> ACTIONS TO TAKE
1. Answer these from the Codex architecture document:
(a) On which web framework is the HTTP API layer built?
(b) Which two database backends are supported?
(c) In the parsers/ directory listing, what is mod.rs described as?
2. Carry on the Codex architecture document from its last line shown, the `cbr/` entry in the parsers/ directory listing.

Skip to main content

Architecture

This document describes the architecture and design decisions behind Codex.

Overview

Codex is built with Rust for performance and safety. It follows a modular architecture that separates concerns and enables horizontal scaling.

Core Principles

Stateless Design

Codex is designed to be stateless:

  • No server-side sessions
  • All state stored in database
  • JWT tokens for authentication
  • Perfect for horizontal scaling

Database Agnostic

Supports multiple database backends:

  • SQLite - Simple, embedded, perfect for small deployments
  • PostgreSQL - Production-grade, supports complex queries and scaling

Modular Parser System

Format parsers are pluggable and isolated:

  • Each format has its own parser module
  • Easy to add new formats
  • Failures in one parser don't affect others

System Architecture

┌─────────────────────────────────────────┐
│ HTTP API Layer │
│ (Axum Web Framework) │
└──────────────┬──────────────────────────┘

┌──────────────▼──────────────────────────┐
│ Request Handlers │
│ (Libraries, Books, Series, Users) │
└──────────────┬──────────────────────────┘

┌──────────────▼──────────────────────────┐
│ Repository Layer │
│ (Database Abstraction) │
└──────────────┬──────────────────────────┘

┌──────────────▼──────────────────────────┐
│ Database Layer │
│ (SeaORM - SQLite/PostgreSQL) │
└─────────────────────────────────────────┘

┌─────────────────────────────────────────┐
│ Scanner System │
│ (File Detection & Analysis) │
└──────────────┬──────────────────────────┘

┌──────────────▼──────────────────────────┐
│ Parser System │
│ (CBZ, CBR, EPUB, PDF) │
└─────────────────────────────────────────┘

Component Overview

API Layer

Built with Axum, a modern Rust web framework:

  • Type-safe routing - Compile-time route validation
  • Middleware support - Authentication, CORS, logging
  • Async/await - Non-blocking I/O
  • OpenAPI/Scalar - Auto-generated API docs

Database Layer

Uses SeaORM for database operations:

  • Type-safe queries - Compile-time SQL validation
  • Migration system - Version-controlled schema changes
  • Multi-database support - SQLite and PostgreSQL
  • Connection pooling - Efficient resource usage

Parser System

Modular parser architecture:

parsers/
├── mod.rs # Parser registry
├── traits.rs # Parser trait definition
├── cbz/ # CBZ parser
├── cbr/ # CBR parser (optional)

(Dataset items)
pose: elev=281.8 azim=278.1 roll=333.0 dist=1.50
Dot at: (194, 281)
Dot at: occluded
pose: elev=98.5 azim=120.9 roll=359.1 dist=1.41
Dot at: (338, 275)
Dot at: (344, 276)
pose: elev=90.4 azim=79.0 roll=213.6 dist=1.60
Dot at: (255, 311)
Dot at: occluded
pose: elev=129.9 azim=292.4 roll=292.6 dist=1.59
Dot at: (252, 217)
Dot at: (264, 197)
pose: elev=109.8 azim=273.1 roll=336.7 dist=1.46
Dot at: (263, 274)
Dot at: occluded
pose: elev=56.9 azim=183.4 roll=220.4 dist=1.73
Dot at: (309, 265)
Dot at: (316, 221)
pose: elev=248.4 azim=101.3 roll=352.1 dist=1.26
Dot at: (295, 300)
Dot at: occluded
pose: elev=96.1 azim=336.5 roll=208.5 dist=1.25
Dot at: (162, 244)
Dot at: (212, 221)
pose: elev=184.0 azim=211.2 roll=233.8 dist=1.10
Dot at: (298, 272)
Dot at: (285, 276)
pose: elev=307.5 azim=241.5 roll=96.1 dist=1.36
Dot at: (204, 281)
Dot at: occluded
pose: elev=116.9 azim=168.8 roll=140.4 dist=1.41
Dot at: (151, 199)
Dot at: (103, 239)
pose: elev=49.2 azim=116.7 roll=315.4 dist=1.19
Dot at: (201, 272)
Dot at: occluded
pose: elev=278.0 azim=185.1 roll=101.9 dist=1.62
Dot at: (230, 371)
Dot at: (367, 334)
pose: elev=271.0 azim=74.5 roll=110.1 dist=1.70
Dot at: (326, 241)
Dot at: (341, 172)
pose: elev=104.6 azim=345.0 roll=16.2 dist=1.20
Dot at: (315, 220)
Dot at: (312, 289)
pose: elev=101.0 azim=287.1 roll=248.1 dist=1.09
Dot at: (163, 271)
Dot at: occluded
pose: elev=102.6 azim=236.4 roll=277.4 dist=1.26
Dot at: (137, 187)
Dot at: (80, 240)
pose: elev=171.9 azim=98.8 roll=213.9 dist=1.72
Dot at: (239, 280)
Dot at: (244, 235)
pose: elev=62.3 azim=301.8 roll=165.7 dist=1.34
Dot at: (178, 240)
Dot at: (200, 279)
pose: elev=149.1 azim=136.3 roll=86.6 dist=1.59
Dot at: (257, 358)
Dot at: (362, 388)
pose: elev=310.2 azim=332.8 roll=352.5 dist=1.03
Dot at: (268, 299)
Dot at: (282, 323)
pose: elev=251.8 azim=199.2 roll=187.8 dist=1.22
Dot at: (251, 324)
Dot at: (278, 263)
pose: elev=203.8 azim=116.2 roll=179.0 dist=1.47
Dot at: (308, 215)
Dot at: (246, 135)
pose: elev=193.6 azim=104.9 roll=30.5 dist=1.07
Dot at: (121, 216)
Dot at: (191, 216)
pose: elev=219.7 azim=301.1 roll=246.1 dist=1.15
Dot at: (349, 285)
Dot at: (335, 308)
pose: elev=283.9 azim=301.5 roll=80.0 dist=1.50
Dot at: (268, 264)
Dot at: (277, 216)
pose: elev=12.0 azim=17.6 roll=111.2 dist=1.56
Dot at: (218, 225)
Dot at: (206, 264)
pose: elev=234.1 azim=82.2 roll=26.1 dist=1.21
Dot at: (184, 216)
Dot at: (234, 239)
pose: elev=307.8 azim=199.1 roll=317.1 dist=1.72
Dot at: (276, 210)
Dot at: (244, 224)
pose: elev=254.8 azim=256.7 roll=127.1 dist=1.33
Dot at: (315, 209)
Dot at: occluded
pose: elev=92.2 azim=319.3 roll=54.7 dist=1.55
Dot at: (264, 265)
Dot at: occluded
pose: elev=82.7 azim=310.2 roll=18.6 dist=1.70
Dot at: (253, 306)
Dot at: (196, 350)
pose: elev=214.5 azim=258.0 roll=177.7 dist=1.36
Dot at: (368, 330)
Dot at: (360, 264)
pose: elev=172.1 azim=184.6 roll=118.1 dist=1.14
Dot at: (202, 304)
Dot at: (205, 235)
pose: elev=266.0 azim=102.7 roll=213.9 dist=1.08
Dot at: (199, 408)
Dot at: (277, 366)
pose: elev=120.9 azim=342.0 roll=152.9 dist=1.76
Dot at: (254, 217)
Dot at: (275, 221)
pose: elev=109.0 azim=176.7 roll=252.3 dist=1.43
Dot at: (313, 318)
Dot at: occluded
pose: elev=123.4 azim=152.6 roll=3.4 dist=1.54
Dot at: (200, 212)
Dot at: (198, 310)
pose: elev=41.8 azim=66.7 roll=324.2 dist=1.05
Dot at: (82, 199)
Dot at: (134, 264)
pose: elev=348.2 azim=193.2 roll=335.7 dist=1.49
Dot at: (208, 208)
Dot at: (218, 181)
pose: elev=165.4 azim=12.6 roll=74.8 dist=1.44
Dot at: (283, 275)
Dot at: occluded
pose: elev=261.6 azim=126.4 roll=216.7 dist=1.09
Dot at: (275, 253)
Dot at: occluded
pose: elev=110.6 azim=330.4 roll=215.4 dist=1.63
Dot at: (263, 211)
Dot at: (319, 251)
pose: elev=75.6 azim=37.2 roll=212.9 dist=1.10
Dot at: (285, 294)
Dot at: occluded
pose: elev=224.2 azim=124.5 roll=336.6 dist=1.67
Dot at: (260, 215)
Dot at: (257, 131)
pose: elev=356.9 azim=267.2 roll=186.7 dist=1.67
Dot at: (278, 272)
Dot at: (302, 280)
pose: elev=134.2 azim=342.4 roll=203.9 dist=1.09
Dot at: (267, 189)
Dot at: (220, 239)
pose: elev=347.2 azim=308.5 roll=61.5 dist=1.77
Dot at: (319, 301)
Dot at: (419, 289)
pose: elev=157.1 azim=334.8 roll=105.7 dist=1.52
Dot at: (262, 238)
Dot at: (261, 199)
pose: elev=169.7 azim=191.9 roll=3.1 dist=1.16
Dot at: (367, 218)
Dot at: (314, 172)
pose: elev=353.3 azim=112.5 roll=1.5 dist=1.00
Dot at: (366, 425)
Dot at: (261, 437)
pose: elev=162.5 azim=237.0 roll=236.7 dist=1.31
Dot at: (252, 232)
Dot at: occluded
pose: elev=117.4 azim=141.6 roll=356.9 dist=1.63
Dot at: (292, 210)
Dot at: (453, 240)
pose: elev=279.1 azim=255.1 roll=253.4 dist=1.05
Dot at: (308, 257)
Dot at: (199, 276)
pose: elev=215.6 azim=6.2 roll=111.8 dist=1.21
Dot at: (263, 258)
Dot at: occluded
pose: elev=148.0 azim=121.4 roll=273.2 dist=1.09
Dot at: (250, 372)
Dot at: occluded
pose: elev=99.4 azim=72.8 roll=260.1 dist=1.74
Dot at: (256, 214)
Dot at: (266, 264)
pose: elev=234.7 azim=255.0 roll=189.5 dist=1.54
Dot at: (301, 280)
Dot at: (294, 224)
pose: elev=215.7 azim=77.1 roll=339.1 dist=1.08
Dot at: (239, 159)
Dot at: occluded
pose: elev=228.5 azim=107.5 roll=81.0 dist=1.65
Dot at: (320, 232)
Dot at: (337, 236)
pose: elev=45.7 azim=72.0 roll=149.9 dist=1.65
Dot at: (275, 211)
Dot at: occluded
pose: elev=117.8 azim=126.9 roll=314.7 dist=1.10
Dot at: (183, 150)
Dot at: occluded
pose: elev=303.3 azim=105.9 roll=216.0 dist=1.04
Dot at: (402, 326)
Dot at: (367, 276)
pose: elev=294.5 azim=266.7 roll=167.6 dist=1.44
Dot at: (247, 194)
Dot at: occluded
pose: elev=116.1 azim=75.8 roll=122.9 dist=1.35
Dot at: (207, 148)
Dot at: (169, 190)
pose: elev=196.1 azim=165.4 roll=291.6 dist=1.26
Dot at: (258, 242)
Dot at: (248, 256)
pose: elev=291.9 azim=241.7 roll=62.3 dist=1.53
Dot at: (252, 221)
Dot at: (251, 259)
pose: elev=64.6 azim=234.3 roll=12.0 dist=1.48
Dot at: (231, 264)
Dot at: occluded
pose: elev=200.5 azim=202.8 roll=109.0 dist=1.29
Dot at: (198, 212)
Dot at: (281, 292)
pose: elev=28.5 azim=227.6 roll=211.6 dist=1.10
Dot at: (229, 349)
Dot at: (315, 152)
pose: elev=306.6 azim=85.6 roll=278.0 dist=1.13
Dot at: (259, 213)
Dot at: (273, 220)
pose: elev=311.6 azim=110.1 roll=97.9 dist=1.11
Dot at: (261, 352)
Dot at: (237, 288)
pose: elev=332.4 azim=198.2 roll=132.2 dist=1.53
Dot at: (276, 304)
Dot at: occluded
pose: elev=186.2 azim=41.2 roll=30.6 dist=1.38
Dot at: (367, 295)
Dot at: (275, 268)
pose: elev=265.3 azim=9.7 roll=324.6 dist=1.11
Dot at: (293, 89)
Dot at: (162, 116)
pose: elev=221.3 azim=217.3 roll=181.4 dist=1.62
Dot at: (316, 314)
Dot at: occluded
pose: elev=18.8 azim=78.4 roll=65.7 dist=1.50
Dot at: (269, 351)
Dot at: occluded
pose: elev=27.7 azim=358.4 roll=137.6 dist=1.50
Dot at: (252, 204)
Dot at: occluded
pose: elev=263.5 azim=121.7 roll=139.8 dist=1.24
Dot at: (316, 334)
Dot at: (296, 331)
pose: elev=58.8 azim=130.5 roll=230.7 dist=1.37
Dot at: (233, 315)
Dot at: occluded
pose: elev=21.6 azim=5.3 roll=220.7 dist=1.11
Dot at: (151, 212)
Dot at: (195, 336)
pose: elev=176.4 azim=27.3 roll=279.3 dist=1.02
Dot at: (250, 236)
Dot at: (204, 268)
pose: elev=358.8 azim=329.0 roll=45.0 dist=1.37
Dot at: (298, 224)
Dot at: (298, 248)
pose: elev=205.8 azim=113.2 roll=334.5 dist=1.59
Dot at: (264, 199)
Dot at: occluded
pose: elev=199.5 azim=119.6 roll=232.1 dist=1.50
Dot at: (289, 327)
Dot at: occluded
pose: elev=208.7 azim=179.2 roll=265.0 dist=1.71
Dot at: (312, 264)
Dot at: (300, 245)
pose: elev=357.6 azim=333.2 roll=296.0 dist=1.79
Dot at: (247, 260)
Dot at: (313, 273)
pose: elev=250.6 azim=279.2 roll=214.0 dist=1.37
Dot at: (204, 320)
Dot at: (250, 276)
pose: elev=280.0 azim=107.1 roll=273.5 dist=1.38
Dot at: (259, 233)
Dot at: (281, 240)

> ANSWERS TO THE PROBLEMS
1.
(a) Axum
(b) SQLite and PostgreSQL
(c) The parser registry

2.
├── epub/ # EPUB parser
├── pdf/ # PDF parser
└── metadata.rs # Metadata extraction

Each parser implements the Parser trait:

pub trait Parser: Send + Sync {
fn detect(&self, path: &Path) -> Result<bool>;
fn parse(&self, path: &Path) -> Result<ParsedBook>;
fn extract_pages(&self, path: &Path) -> Result<Vec<Page>>;
}

Scanner System

The scanner discovers and analyzes files:

  1. Detector - Identifies file types
  2. Analyzer - Extracts metadata and structure
  3. Repository - Stores results in database

Authentication System

JWT-based authentication:

  • Argon2 password hashing
  • JWT tokens for stateless auth
  • Permission system - Role-based access control
  • API keys - For programmatic access

Data Models

Core Entities

Library
├── Series
│ └── Book
│ └── Page

└── User
└── API Key

Relationships

  • LibrarySeries (one-to-many)
  • SeriesBook (one-to-many)
  • BookPage (one-to-many)
  • UserAPI Key (one-to-many)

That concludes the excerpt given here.